An exact copy of all records is expected, minus the images.

——

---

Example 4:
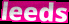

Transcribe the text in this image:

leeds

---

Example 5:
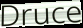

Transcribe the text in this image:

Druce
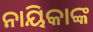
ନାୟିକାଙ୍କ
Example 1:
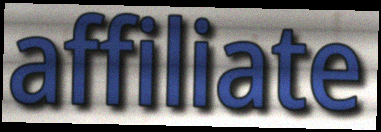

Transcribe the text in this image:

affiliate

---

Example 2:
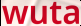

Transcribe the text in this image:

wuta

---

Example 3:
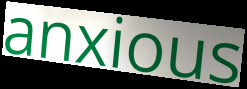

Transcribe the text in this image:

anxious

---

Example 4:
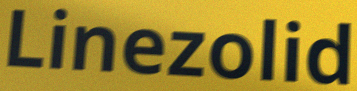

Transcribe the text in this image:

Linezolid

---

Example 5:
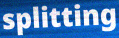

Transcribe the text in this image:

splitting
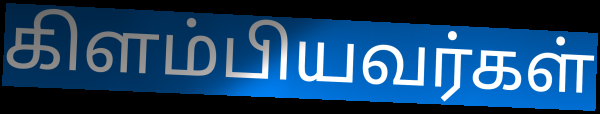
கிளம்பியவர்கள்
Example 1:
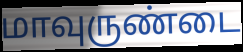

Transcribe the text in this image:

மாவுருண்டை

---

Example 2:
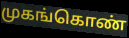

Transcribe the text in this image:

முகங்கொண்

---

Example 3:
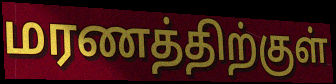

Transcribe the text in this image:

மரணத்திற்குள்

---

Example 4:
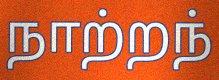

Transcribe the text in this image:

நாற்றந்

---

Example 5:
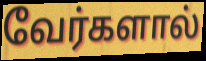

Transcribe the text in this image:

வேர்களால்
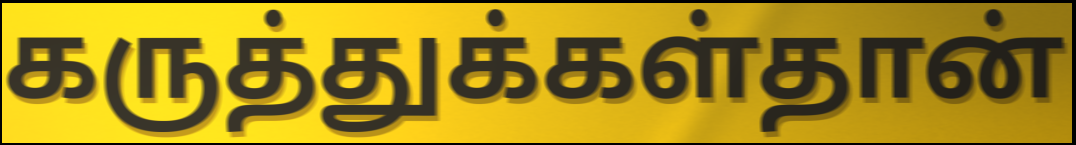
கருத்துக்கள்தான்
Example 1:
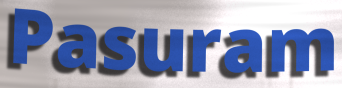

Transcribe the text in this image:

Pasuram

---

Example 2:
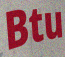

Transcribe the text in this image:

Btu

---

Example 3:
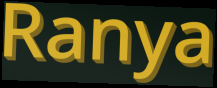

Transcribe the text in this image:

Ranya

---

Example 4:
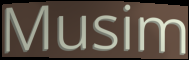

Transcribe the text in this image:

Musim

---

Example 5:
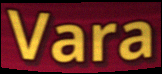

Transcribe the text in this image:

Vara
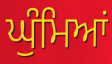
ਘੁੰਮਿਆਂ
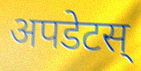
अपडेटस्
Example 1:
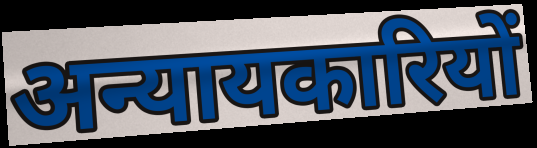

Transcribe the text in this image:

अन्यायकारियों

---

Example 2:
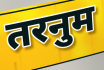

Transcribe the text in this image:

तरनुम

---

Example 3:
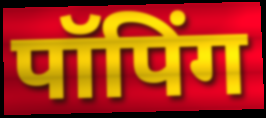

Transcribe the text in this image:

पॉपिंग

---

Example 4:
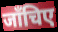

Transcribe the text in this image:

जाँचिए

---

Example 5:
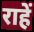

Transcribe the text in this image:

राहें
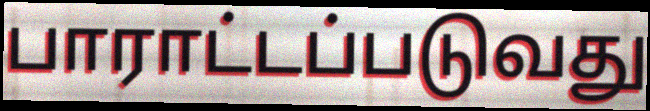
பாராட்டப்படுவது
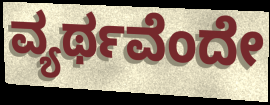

——

** Exercise solution **
---

Example 4:

Transcribe the text in this image:

leeds

---

Example 5:

Transcribe the text in this image:

Druce
ନାୟିକାଙ୍କ
Example 1:

Transcribe the text in this image:

affiliate

---

Example 2:

Transcribe the text in this image:

wuta

---

Example 3:

Transcribe the text in this image:

anxious

---

Example 4:

Transcribe the text in this image:

Linezolid

---

Example 5:

Transcribe the text in this image:

splitting
கிளம்பியவர்கள்
Example 1:

Transcribe the text in this image:

மாவுருண்டை

---

Example 2:

Transcribe the text in this image:

முகங்கொண்

---

Example 3:

Transcribe the text in this image:

மரணத்திற்குள்

---

Example 4:

Transcribe the text in this image:

நாற்றந்

---

Example 5:

Transcribe the text in this image:

வேர்களால்
கருத்துக்கள்தான்
Example 1:

Transcribe the text in this image:

Pasuram

---

Example 2:

Transcribe the text in this image:

Btu

---

Example 3:

Transcribe the text in this image:

Ranya

---

Example 4:

Transcribe the text in this image:

Musim

---

Example 5:

Transcribe the text in this image:

Vara
ਘੁੰਮਿਆਂ
अपडेटस्
Example 1:

Transcribe the text in this image:

अन्यायकारियों

---

Example 2:

Transcribe the text in this image:

तरनुम

---

Example 3:

Transcribe the text in this image:

पॉपिंग

---

Example 4:

Transcribe the text in this image:

जाँचिए

---

Example 5:

Transcribe the text in this image:

राहें
பாராட்டப்படுவது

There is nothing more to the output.